Work instructions: Number of lines with the string "wire" in the entries below: report it, and nothing besides.

-=-=-=-=-

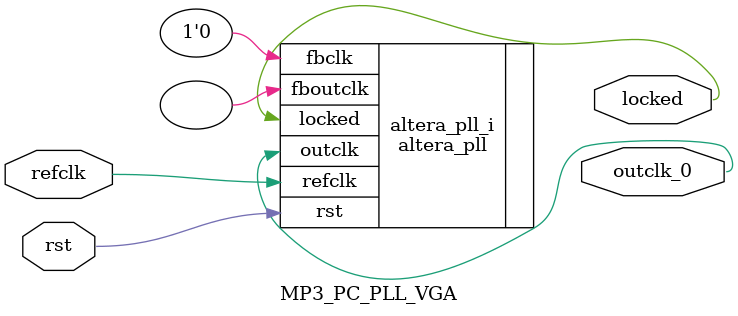
<source format=v>
`timescale 1ns/10ps
module  MP3_PC_PLL_VGA(

	// interface 'refclk'
	input wire refclk,

	// interface 'reset'
	input wire rst,

	// interface 'outclk0'
	output wire outclk_0,

	// interface 'locked'
	output wire locked
);

	altera_pll #(
		.fractional_vco_multiplier("false"),
		.reference_clock_frequency("50.0 MHz"),
		.operation_mode("direct"),
		.number_of_clocks(1),
		.output_clock_frequency0("25.000000 MHz"),
		.phase_shift0("0 ps"),
		.duty_cycle0(50),
		.output_clock_frequency1("0 MHz"),
		.phase_shift1("0 ps"),
		.duty_cycle1(50),
		.output_clock_frequency2("0 MHz"),
		.phase_shift2("0 ps"),
		.duty_cycle2(50),
		.output_clock_frequency3("0 MHz"),
		.phase_shift3("0 ps"),
		.duty_cycle3(50),
		.output_clock_frequency4("0 MHz"),
		.phase_shift4("0 ps"),
		.duty_cycle4(50),
		.output_clock_frequency5("0 MHz"),
		.phase_shift5("0 ps"),
		.duty_cycle5(50),
		.output_clock_frequency6("0 MHz"),
		.phase_shift6("0 ps"),
		.duty_cycle6(50),
		.output_clock_frequency7("0 MHz"),
		.phase_shift7("0 ps"),
		.duty_cycle7(50),
		.output_clock_frequency8("0 MHz"),
		.phase_shift8("0 ps"),
		.duty_cycle8(50),
		.output_clock_frequency9("0 MHz"),
		.phase_shift9("0 ps"),
		.duty_cycle9(50),
		.output_clock_frequency10("0 MHz"),
		.phase_shift10("0 ps"),
		.duty_cycle10(50),
		.output_clock_frequency11("0 MHz"),
		.phase_shift11("0 ps"),
		.duty_cycle11(50),
		.output_clock_frequency12("0 MHz"),
		.phase_shift12("0 ps"),
		.duty_cycle12(50),
		.output_clock_frequency13("0 MHz"),
		.phase_shift13("0 ps"),
		.duty_cycle13(50),
		.output_clock_frequency14("0 MHz"),
		.phase_shift14("0 ps"),
		.duty_cycle14(50),
		.output_clock_frequency15("0 MHz"),
		.phase_shift15("0 ps"),
		.duty_cycle15(50),
		.output_clock_frequency16("0 MHz"),
		.phase_shift16("0 ps"),
		.duty_cycle16(50),
		.output_clock_frequency17("0 MHz"),
		.phase_shift17("0 ps"),
		.duty_cycle17(50),
		.pll_type("General"),
		.pll_subtype("General")
	) altera_pll_i (
		.rst	(rst),
		.outclk	({outclk_0}),
		.locked	(locked),
		.fboutclk	( ),
		.fbclk	(1'b0),
		.refclk	(refclk)
	);
endmodule


</source>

-=-=-=-=-

Expected output: 4